Настя считала, что так всегда и будет. А тут, – надо же! – помимо мамы и кошек – случается вдруг Люся.

Нет, презрение и перешёптывание, хихиканье и игнор тоже остались, куда же без них, но ведь есть и Люся. Красивая, улыбчивая, ловкая, умная. И так хорошо к ней относящаяся. Ну, действительно, ведь должен же за столько лет появиться хоть один такой человек! Кроме мамы, разумеется. Мама у неё золотая. Это правда. И мама её очень любит. Это тоже правда. Но в любви этой слишком много… сочувствия и… жалости что ли. И она, Настя, это чувствует. Всегда чувствовала. Мама считает её некрасивой и бестолковой. Неудачной, одним словом. Настя это знает. Хотя мама никогда не говорила этого, и ни с кем не сравнивала, но… Она помнит, как ещё в школе, мама смотрела на Ирку Лукьяненко, её одноклассницу – румяную, голубоглазую девочку с тугой, золотистой косой. И был концерт какой-то или что-то в этом роде, потому что дети были не в школьной форме, а в праздничной одежде. Насте очень понравилось облегающее, розовое платье, которое было на Ирке в тот день. Мама со вздохом, прямо сказала тогда дочери: «Тебе такое не пойдёт». Потом посмотрела на Иру, которая шла впереди со своей мамой, и покачав головой, произнесла:

– А ножки-то какие! Как бутылочки!

Насте почему-то долго не давало покоя это дурацкое сравнение. Да, она и сейчас, – чего греха таить, – его время от времени вспоминает. У неё тоже нормальные ноги, – не кривые, не тощие, не жирные, – но ни одна мать на свете – Настя уверена в этом, – не вздохнёт мечтательно, не закатит при виде их глаза, как её мама при взгляде на Ирку и её ножки, и уж точно не произнесёт что-то вроде этого: «Как бутылочки!» Да дались ей эти бутылочки! Глупейшее сравнение, а сколько лет покоя не даёт, стоит только вспомнить.

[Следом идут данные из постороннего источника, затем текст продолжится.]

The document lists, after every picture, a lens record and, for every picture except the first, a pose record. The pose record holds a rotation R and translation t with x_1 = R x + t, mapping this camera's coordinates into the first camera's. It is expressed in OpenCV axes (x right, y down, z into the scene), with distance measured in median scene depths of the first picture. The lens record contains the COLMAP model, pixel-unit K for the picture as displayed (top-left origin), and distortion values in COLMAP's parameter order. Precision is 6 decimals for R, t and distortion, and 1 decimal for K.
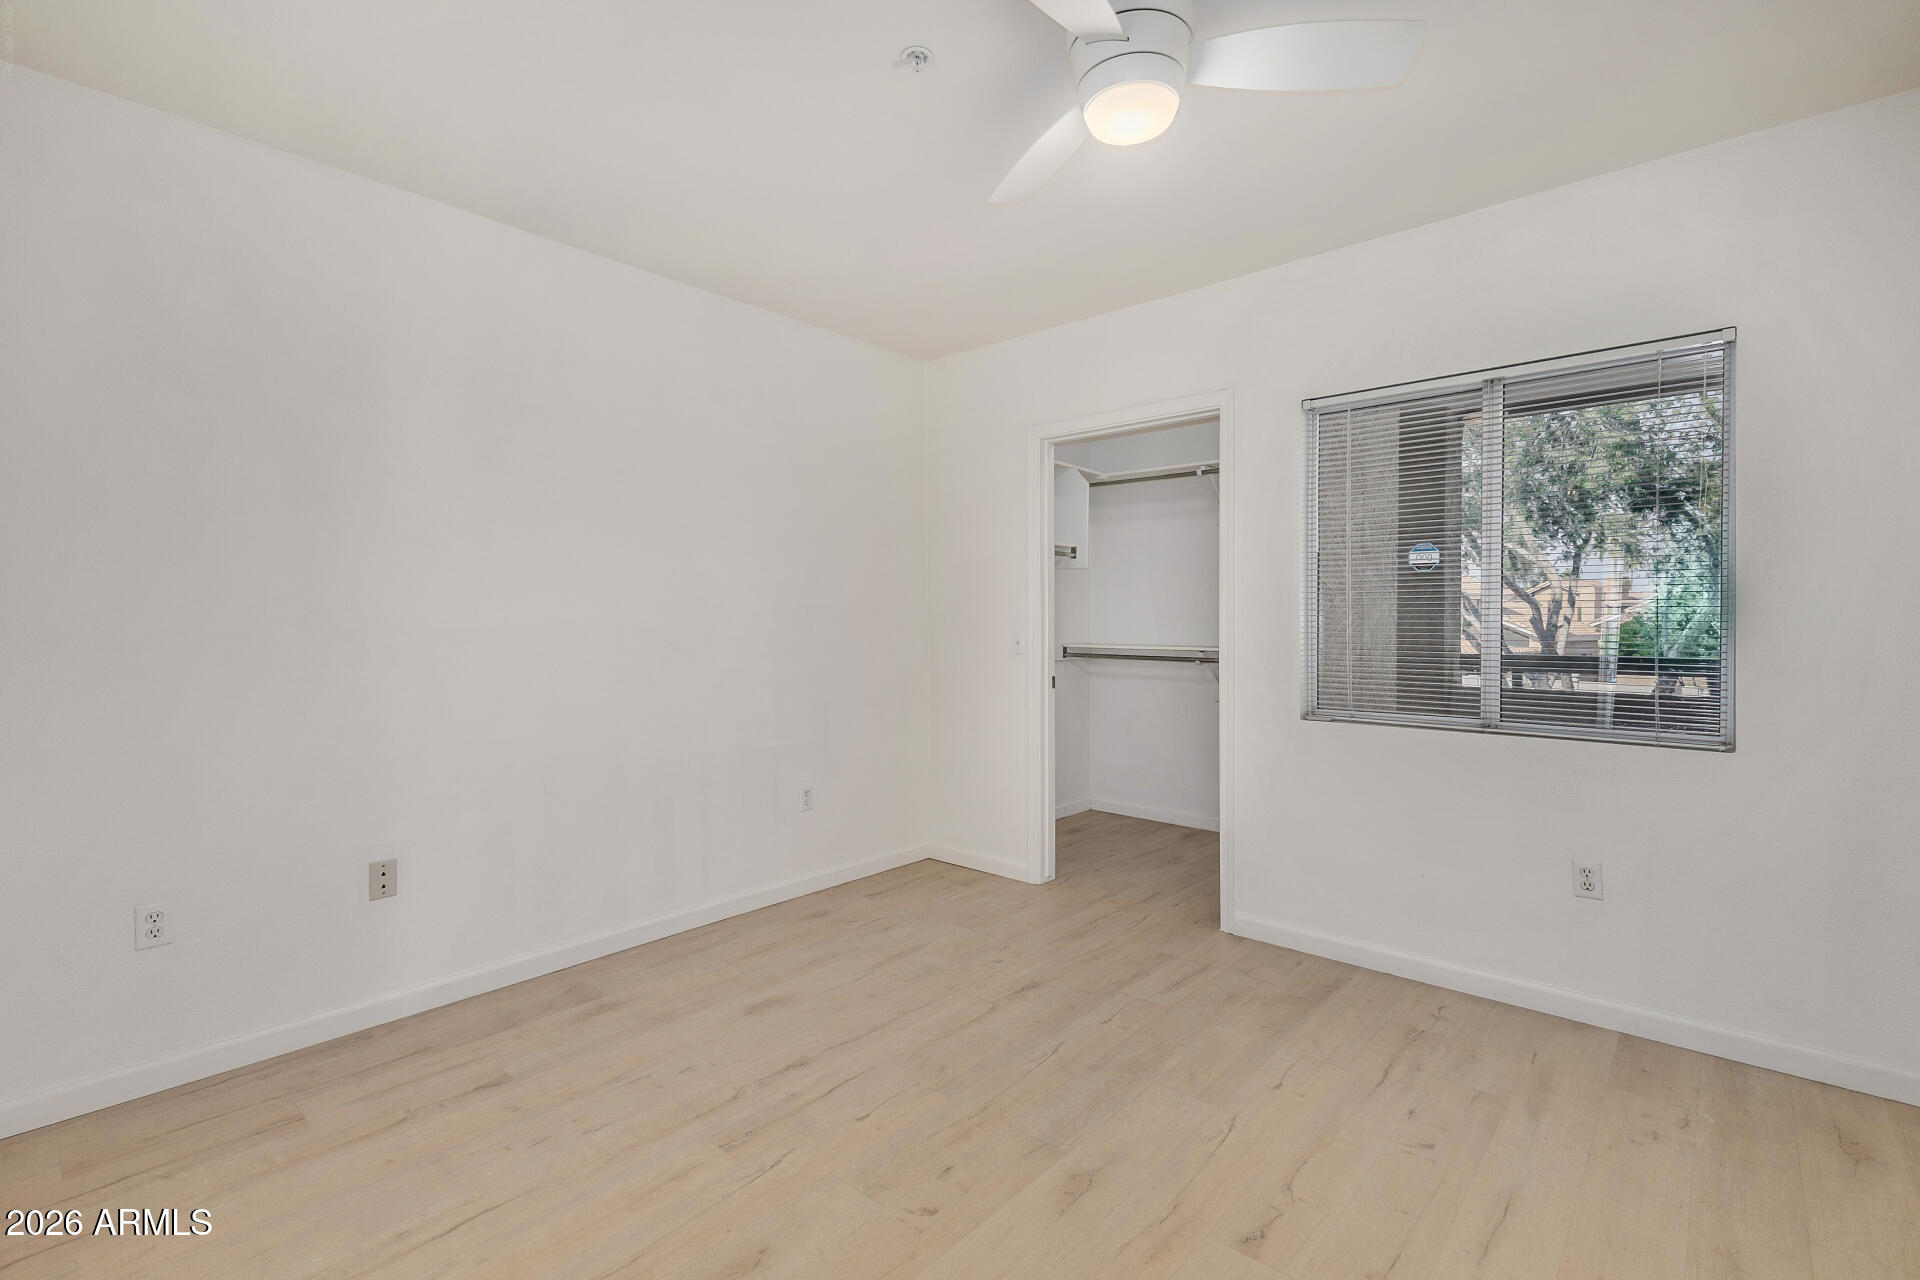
lens RADIAL K [[817.8, 0, 958.9], [0, 817.8, 635.9], [0, 0, 1]] dist [0.009626, -0.000173]
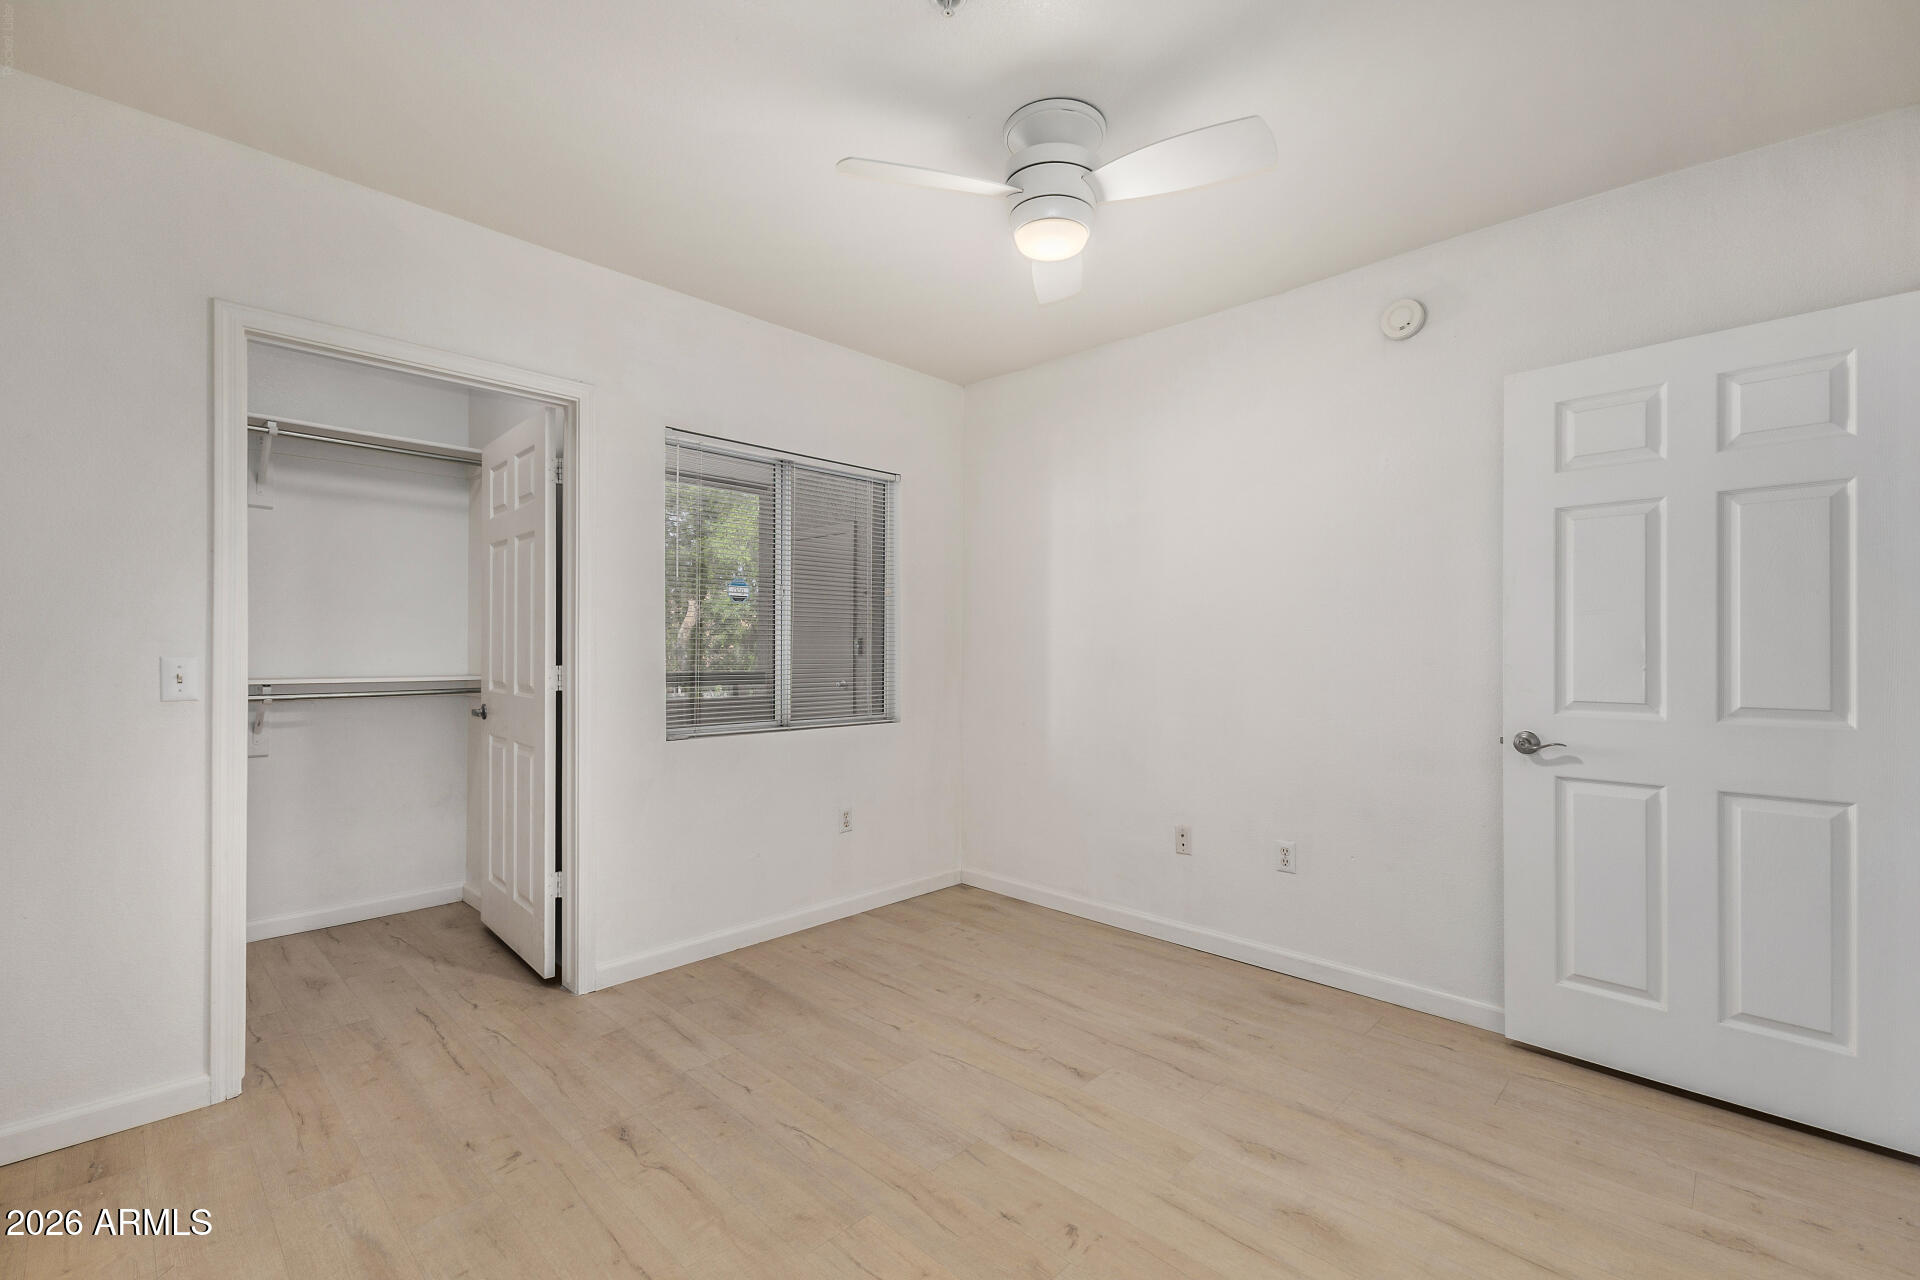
lens RADIAL K [[817.8, 0, 949.1], [0, 817.8, 648.6], [0, 0, 1]] dist [0.009626, -0.000173]
pose [[0.074297, 0.001107, 0.997236, -0.648478], [0.012055, 0.999925, -0.002008, -0.006150], [-0.997163, 0.012171, 0.074278, 0.658226]]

Хотя сейчас это вызывает у неё усмешку, конечно. Особенно, когда она смотрит на свои ноги: ну да, топтыжки, да ещё носками, направленными друг на друга. Ну и что теперь!?

Настя улыбается. Может, улыбка выходит и не слишком весёлая, но это всё равно гораздо лучше того, что было раньше. Лучше тех страданий, обид, того мучительного самокопания и уничижения, которые она испытывала. Нет уж, такого не пожелала бы и самому злостному врагу.

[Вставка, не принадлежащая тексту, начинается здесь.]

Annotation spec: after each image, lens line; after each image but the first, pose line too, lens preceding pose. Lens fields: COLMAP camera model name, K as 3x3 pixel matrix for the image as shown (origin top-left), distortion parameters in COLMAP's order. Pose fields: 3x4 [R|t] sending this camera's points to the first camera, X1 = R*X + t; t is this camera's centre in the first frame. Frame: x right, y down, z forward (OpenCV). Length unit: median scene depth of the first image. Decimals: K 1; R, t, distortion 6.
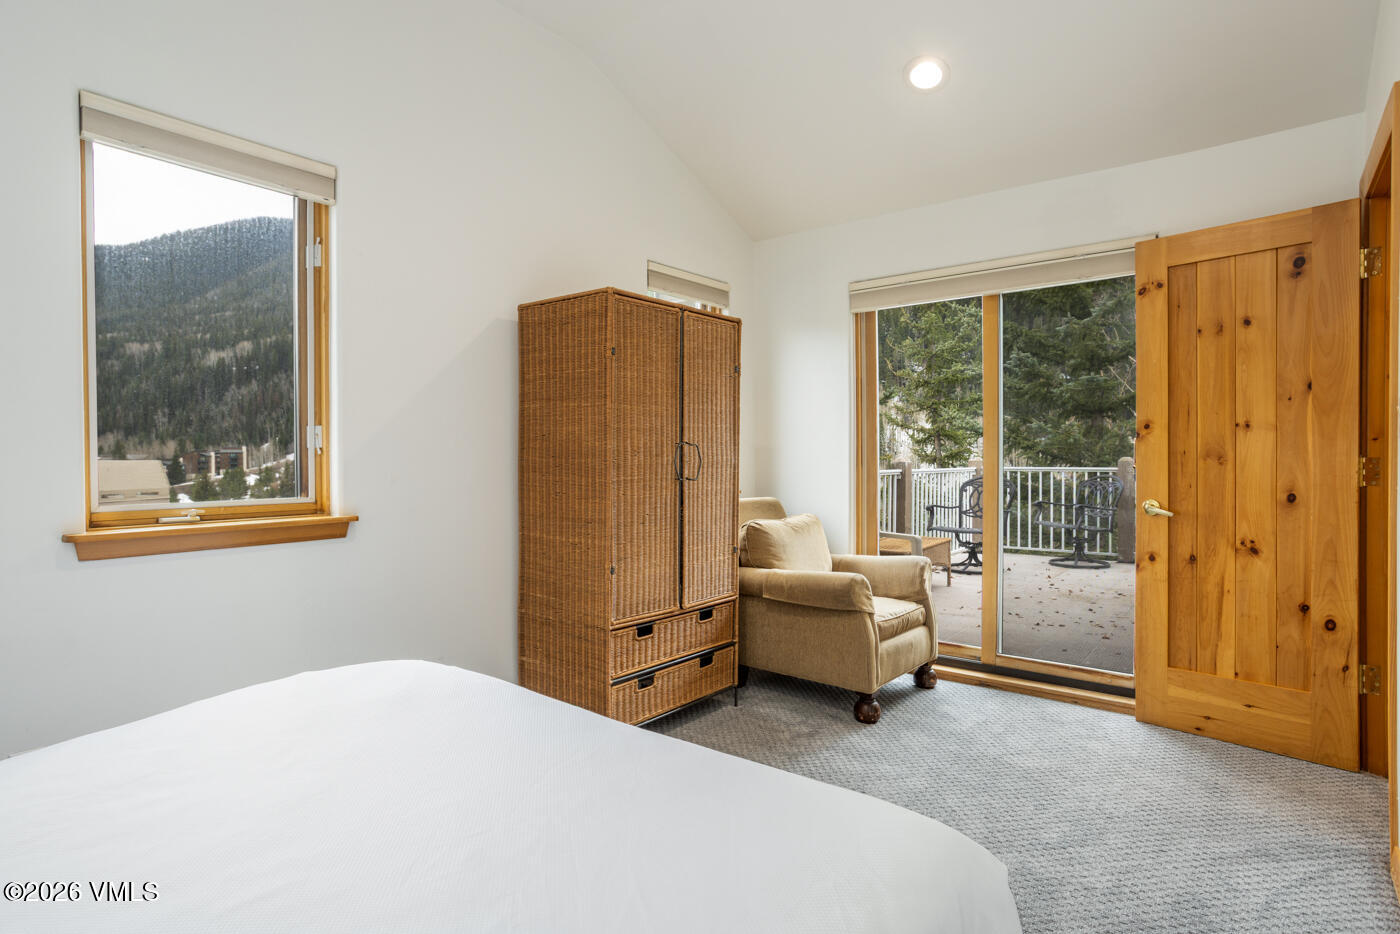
lens RADIAL K [[761.7, 0, 703.3], [0, 761.7, 470.2], [0, 0, 1]] dist [-0.003008, 0.000097]
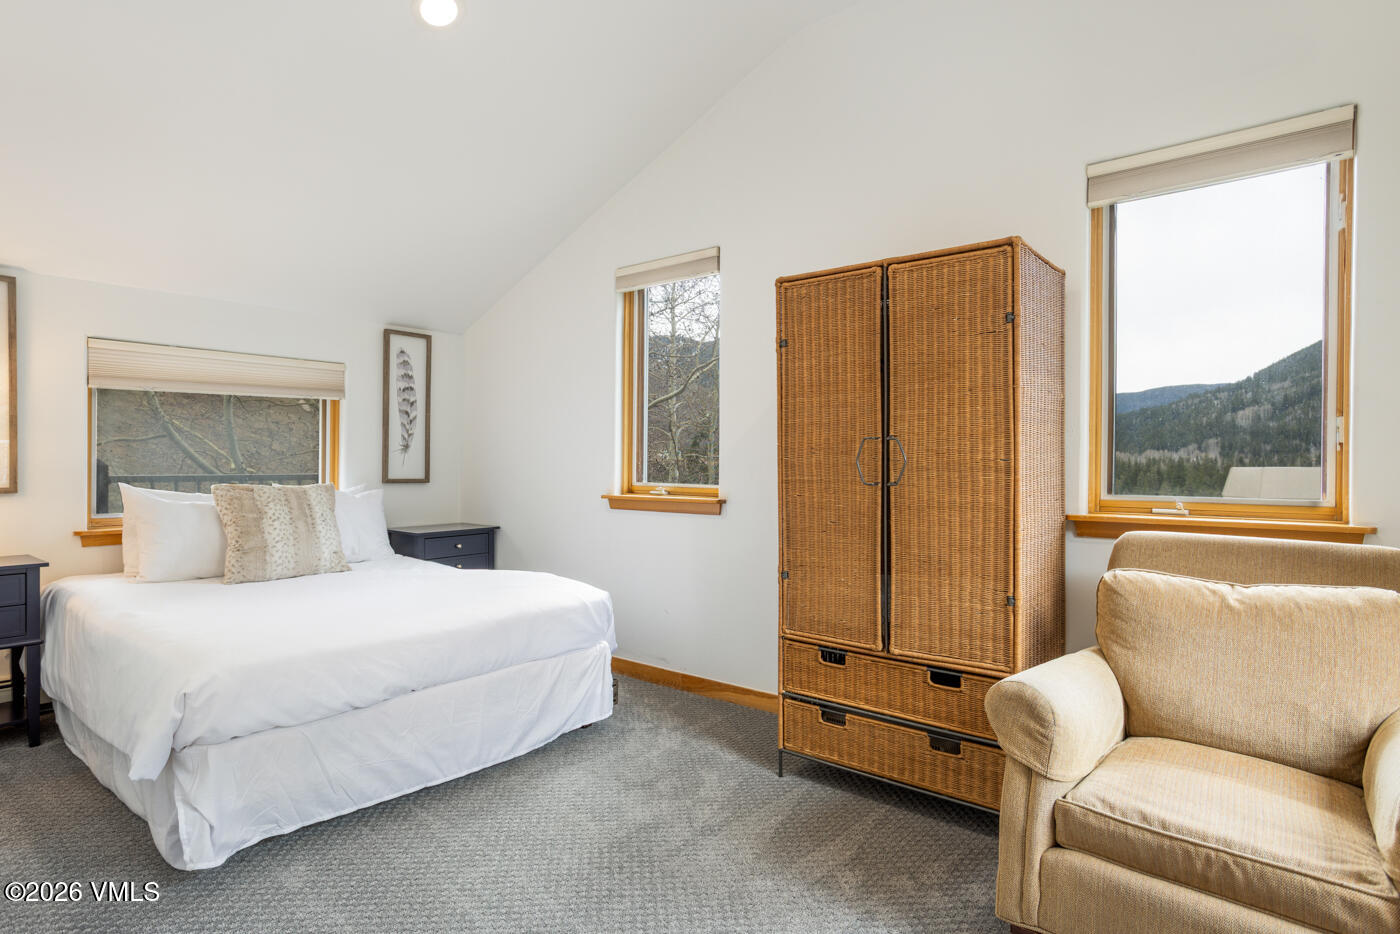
lens RADIAL K [[761.7, 0, 699.7], [0, 761.7, 462.5], [0, 0, 1]] dist [-0.003008, 0.000097]
pose [[-0.028602, 0.012606, -0.999511, 0.750074], [-0.010227, 0.999864, 0.012903, -0.018413], [0.999539, 0.010591, -0.028470, 0.832525]]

Продолжая улыбаться, Настя вспоминает бабушку Олю, которую они с мамой регулярно навещают. Она время от времени, как будто от чистого сердца (хотя Настя в этом и сомневается) произносит что-то вроде:

– А что, внучка, толку с этой красоты?! С лица воды не пить.

Или просто: «Зато все красивые – глупые, только о нарядах, да парнях думают, а ты у нас – молодец!»

Иногда после подобных сентенций, Настя смотрела на бабушку, словно пыталась прочесть по её лицу: понимает ли она, как обижает внучку подобными высказываниями? Но ни разу не пришла к однозначному выводу. А всё потому, что понять, что на самом деле думает человек с такой неподвижной мимикой, довольно трудно.

Иногда бабушка Оля спрашивала у мамы:

– Она вообще у вас разговаривает? – причём таким тоном, будто Насти здесь и близко нет, или, например, она глухая или какая-нибудь неадекватная.